» Data supplied

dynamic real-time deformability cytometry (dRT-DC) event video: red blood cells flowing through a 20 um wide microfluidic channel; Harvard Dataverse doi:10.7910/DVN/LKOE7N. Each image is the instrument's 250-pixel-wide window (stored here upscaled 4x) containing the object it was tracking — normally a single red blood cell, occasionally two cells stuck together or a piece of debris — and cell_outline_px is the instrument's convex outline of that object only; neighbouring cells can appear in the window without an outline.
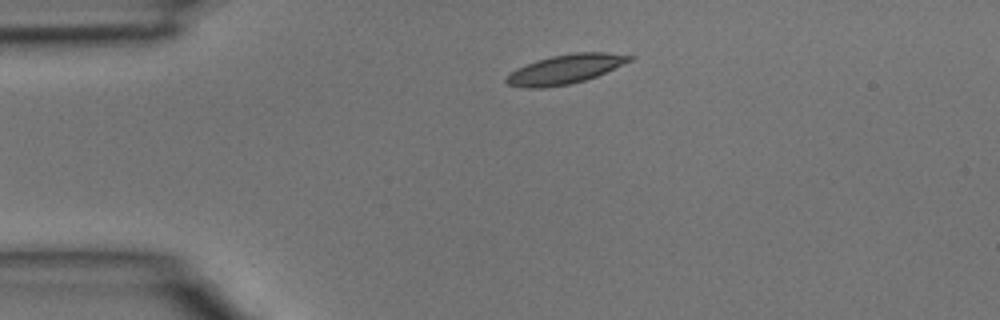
{"species": "common noctule bat (a hibernating species)", "species_latin": "Nyctalus noctula", "temperature_condition": "room temperature", "stored_images_in_passage": 36, "camera_frame_rate_fps": 3000, "um_per_image_px": 0.085, "animal": {"sex": "male", "body_mass_g": 15.6}, "frame": {"image": 1, "passage_image": 1, "time_ms": 0.0, "image_size_px": [1000, 320], "cell_outline_px": [[636, 56], [632, 60], [596, 76], [584, 80], [568, 84], [544, 88], [524, 88], [508, 84], [504, 80], [516, 68], [536, 60], [552, 56], [576, 52], [604, 52]], "centroid_in_image_um": [48.04, 5.88], "position_along_channel_um": 37.0, "area_um2": 20.81}}
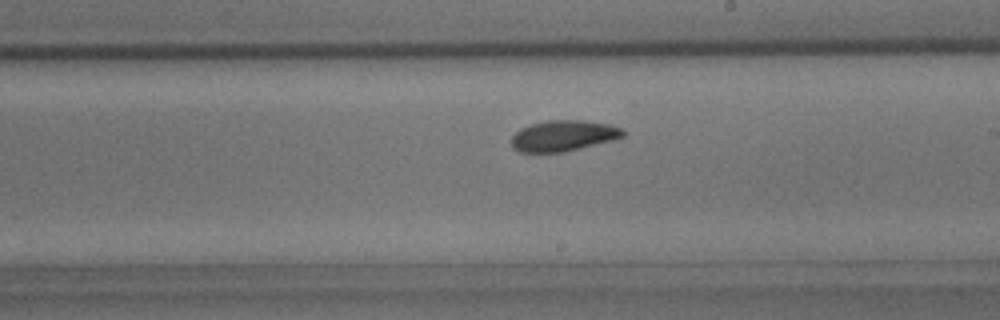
{"frame": {"image": 2, "passage_image": 17, "time_ms": 5.333, "image_size_px": [1000, 320], "cell_outline_px": [[624, 136], [612, 140], [564, 152], [520, 152], [512, 148], [512, 136], [520, 128], [532, 124], [548, 120], [584, 120], [612, 124], [624, 128]], "centroid_in_image_um": [47.91, 11.53], "position_along_channel_um": 241.1, "area_um2": 20.11}}
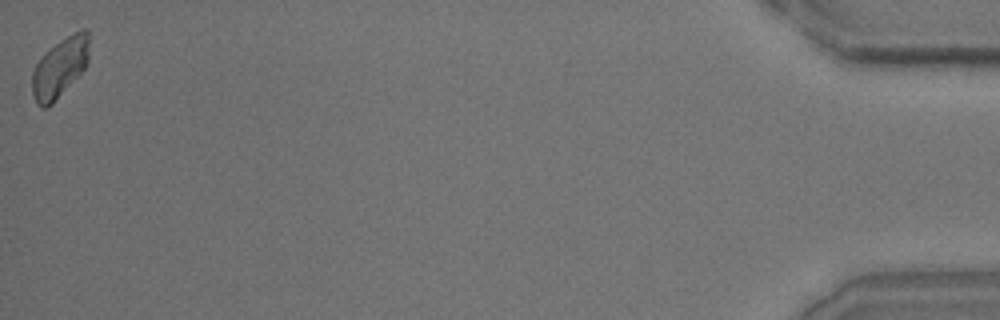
{"frame": {"image": 3, "passage_image": 36, "time_ms": 11.667, "image_size_px": [1000, 320], "cell_outline_px": [[88, 64], [52, 104], [48, 108], [40, 108], [36, 104], [32, 92], [32, 72], [40, 56], [44, 52], [60, 40], [84, 28], [88, 32]], "centroid_in_image_um": [5.05, 5.77], "position_along_channel_um": 430.1, "area_um2": 19.71}}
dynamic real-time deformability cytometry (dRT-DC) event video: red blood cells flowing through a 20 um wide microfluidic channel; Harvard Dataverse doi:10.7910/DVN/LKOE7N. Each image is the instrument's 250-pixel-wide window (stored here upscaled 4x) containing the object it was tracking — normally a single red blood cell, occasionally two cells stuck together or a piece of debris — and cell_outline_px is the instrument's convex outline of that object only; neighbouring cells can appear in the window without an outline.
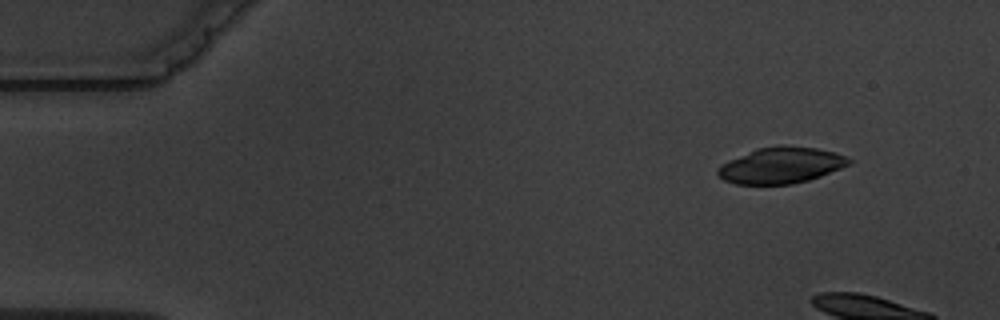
{"species": "common noctule bat (a hibernating species)", "species_latin": "Nyctalus noctula", "temperature_condition": "warm", "stored_images_in_passage": 3, "camera_frame_rate_fps": 3000, "um_per_image_px": 0.085, "animal": {"sex": "male", "body_mass_g": 19.5, "forearm_length_mm": 54.6}, "frame": {"image": 1, "passage_image": 2, "time_ms": 1.333, "image_size_px": [1000, 320], "cell_outline_px": [[852, 164], [820, 176], [808, 180], [792, 184], [736, 184], [724, 180], [716, 172], [716, 168], [720, 164], [728, 160], [756, 148], [784, 144], [816, 148], [836, 152], [852, 160]], "centroid_in_image_um": [66.38, 14.04], "position_along_channel_um": 18.6, "area_um2": 27.86}}
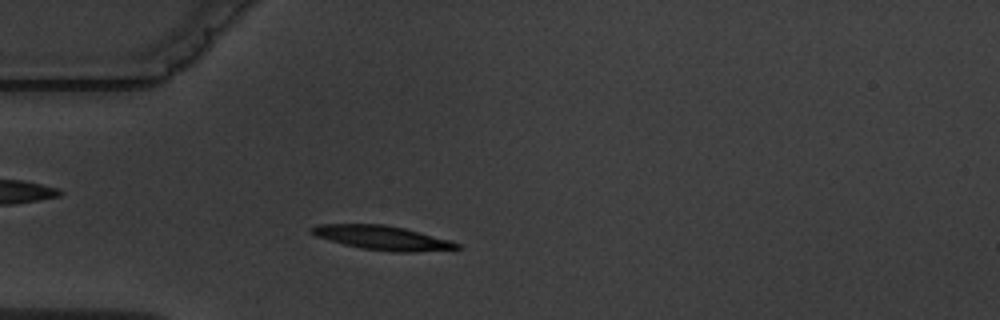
{"frame": {"image": 2, "passage_image": 3, "time_ms": 6.0, "image_size_px": [1000, 320], "cell_outline_px": [[460, 248], [416, 252], [396, 252], [360, 248], [344, 244], [316, 236], [308, 232], [308, 228], [316, 224], [384, 224], [404, 228], [420, 232], [448, 240], [460, 244]], "centroid_in_image_um": [32.43, 20.2], "position_along_channel_um": 52.6, "area_um2": 20.35}}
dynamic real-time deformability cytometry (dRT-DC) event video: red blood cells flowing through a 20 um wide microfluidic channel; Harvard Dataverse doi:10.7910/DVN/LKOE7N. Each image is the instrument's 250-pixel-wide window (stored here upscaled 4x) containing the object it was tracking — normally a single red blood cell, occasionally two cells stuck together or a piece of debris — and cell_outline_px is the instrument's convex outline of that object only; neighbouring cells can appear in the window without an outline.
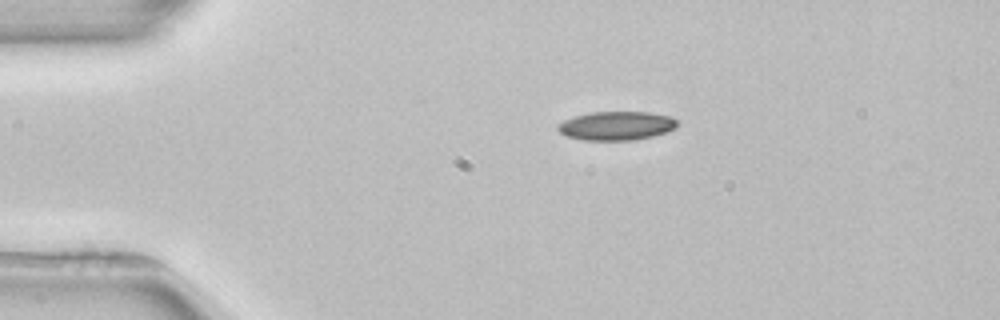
{"species": "common noctule bat (a hibernating species)", "species_latin": "Nyctalus noctula", "temperature_condition": "room temperature", "stored_images_in_passage": 2, "camera_frame_rate_fps": 3000, "um_per_image_px": 0.085, "animal": {"sex": "female", "body_mass_g": 22.7, "forearm_length_mm": 54.2}, "frame": {"image": 1, "passage_image": 1, "time_ms": 0.0, "image_size_px": [1000, 320], "cell_outline_px": [[676, 128], [668, 132], [652, 136], [632, 140], [584, 140], [564, 136], [556, 128], [564, 120], [588, 112], [652, 112], [668, 116], [676, 120]], "centroid_in_image_um": [52.39, 10.69], "position_along_channel_um": 32.6, "area_um2": 20.0}}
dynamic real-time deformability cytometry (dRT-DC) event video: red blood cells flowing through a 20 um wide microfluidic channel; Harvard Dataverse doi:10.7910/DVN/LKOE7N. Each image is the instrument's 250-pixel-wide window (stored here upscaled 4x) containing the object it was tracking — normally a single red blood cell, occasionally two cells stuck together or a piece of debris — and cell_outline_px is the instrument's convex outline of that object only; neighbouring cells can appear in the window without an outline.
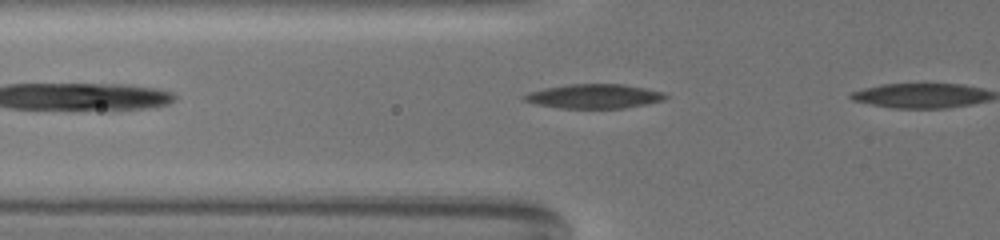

» Work to be completed
Return to the listing above and set it down exactly, leaving out its pictures.

» Solution for this exercise
dynamic real-time deformability cytometry (dRT-DC) event video: red blood cells flowing through a 20 um wide microfluidic channel; Harvard Dataverse doi:10.7910/DVN/LKOE7N. Each image is the instrument's 250-pixel-wide window (stored here upscaled 4x) containing the object it was tracking — normally a single red blood cell, occasionally two cells stuck together or a piece of debris — and cell_outline_px is the instrument's convex outline of that object only; neighbouring cells can appear in the window without an outline.
{"species": "common noctule bat (a hibernating species)", "species_latin": "Nyctalus noctula", "temperature_condition": "room temperature", "stored_images_in_passage": 36, "camera_frame_rate_fps": 3000, "um_per_image_px": 0.085, "animal": {"sex": "male", "body_mass_g": 15.6}, "frame": {"image": 1, "passage_image": 1, "time_ms": 0.0, "image_size_px": [1000, 320], "cell_outline_px": [[636, 56], [632, 60], [596, 76], [584, 80], [568, 84], [544, 88], [524, 88], [508, 84], [504, 80], [516, 68], [536, 60], [552, 56], [576, 52], [604, 52]], "centroid_in_image_um": [48.04, 5.88], "position_along_channel_um": 37.0, "area_um2": 20.81}}
{"frame": {"image": 2, "passage_image": 17, "time_ms": 5.333, "image_size_px": [1000, 320], "cell_outline_px": [[624, 136], [612, 140], [564, 152], [520, 152], [512, 148], [512, 136], [520, 128], [532, 124], [548, 120], [584, 120], [612, 124], [624, 128]], "centroid_in_image_um": [47.91, 11.53], "position_along_channel_um": 241.1, "area_um2": 20.11}}
{"frame": {"image": 3, "passage_image": 36, "time_ms": 11.667, "image_size_px": [1000, 320], "cell_outline_px": [[88, 64], [52, 104], [48, 108], [40, 108], [36, 104], [32, 92], [32, 72], [40, 56], [44, 52], [60, 40], [84, 28], [88, 32]], "centroid_in_image_um": [5.05, 5.77], "position_along_channel_um": 430.1, "area_um2": 19.71}}
dynamic real-time deformability cytometry (dRT-DC) event video: red blood cells flowing through a 20 um wide microfluidic channel; Harvard Dataverse doi:10.7910/DVN/LKOE7N. Each image is the instrument's 250-pixel-wide window (stored here upscaled 4x) containing the object it was tracking — normally a single red blood cell, occasionally two cells stuck together or a piece of debris — and cell_outline_px is the instrument's convex outline of that object only; neighbouring cells can appear in the window without an outline.
{"species": "common noctule bat (a hibernating species)", "species_latin": "Nyctalus noctula", "temperature_condition": "warm", "stored_images_in_passage": 3, "camera_frame_rate_fps": 3000, "um_per_image_px": 0.085, "animal": {"sex": "male", "body_mass_g": 19.5, "forearm_length_mm": 54.6}, "frame": {"image": 1, "passage_image": 2, "time_ms": 1.333, "image_size_px": [1000, 320], "cell_outline_px": [[852, 164], [820, 176], [808, 180], [792, 184], [736, 184], [724, 180], [716, 172], [716, 168], [720, 164], [728, 160], [756, 148], [784, 144], [816, 148], [836, 152], [852, 160]], "centroid_in_image_um": [66.38, 14.04], "position_along_channel_um": 18.6, "area_um2": 27.86}}
{"frame": {"image": 2, "passage_image": 3, "time_ms": 6.0, "image_size_px": [1000, 320], "cell_outline_px": [[460, 248], [416, 252], [396, 252], [360, 248], [344, 244], [316, 236], [308, 232], [308, 228], [316, 224], [384, 224], [404, 228], [420, 232], [448, 240], [460, 244]], "centroid_in_image_um": [32.43, 20.2], "position_along_channel_um": 52.6, "area_um2": 20.35}}
dynamic real-time deformability cytometry (dRT-DC) event video: red blood cells flowing through a 20 um wide microfluidic channel; Harvard Dataverse doi:10.7910/DVN/LKOE7N. Each image is the instrument's 250-pixel-wide window (stored here upscaled 4x) containing the object it was tracking — normally a single red blood cell, occasionally two cells stuck together or a piece of debris — and cell_outline_px is the instrument's convex outline of that object only; neighbouring cells can appear in the window without an outline.
{"species": "common noctule bat (a hibernating species)", "species_latin": "Nyctalus noctula", "temperature_condition": "room temperature", "stored_images_in_passage": 2, "camera_frame_rate_fps": 3000, "um_per_image_px": 0.085, "animal": {"sex": "female", "body_mass_g": 22.7, "forearm_length_mm": 54.2}, "frame": {"image": 1, "passage_image": 1, "time_ms": 0.0, "image_size_px": [1000, 320], "cell_outline_px": [[676, 128], [668, 132], [652, 136], [632, 140], [584, 140], [564, 136], [556, 128], [564, 120], [588, 112], [652, 112], [668, 116], [676, 120]], "centroid_in_image_um": [52.39, 10.69], "position_along_channel_um": 32.6, "area_um2": 20.0}}
dynamic real-time deformability cytometry (dRT-DC) event video: red blood cells flowing through a 20 um wide microfluidic channel; Harvard Dataverse doi:10.7910/DVN/LKOE7N. Each image is the instrument's 250-pixel-wide window (stored here upscaled 4x) containing the object it was tracking — normally a single red blood cell, occasionally two cells stuck together or a piece of debris — and cell_outline_px is the instrument's convex outline of that object only; neighbouring cells can appear in the window without an outline.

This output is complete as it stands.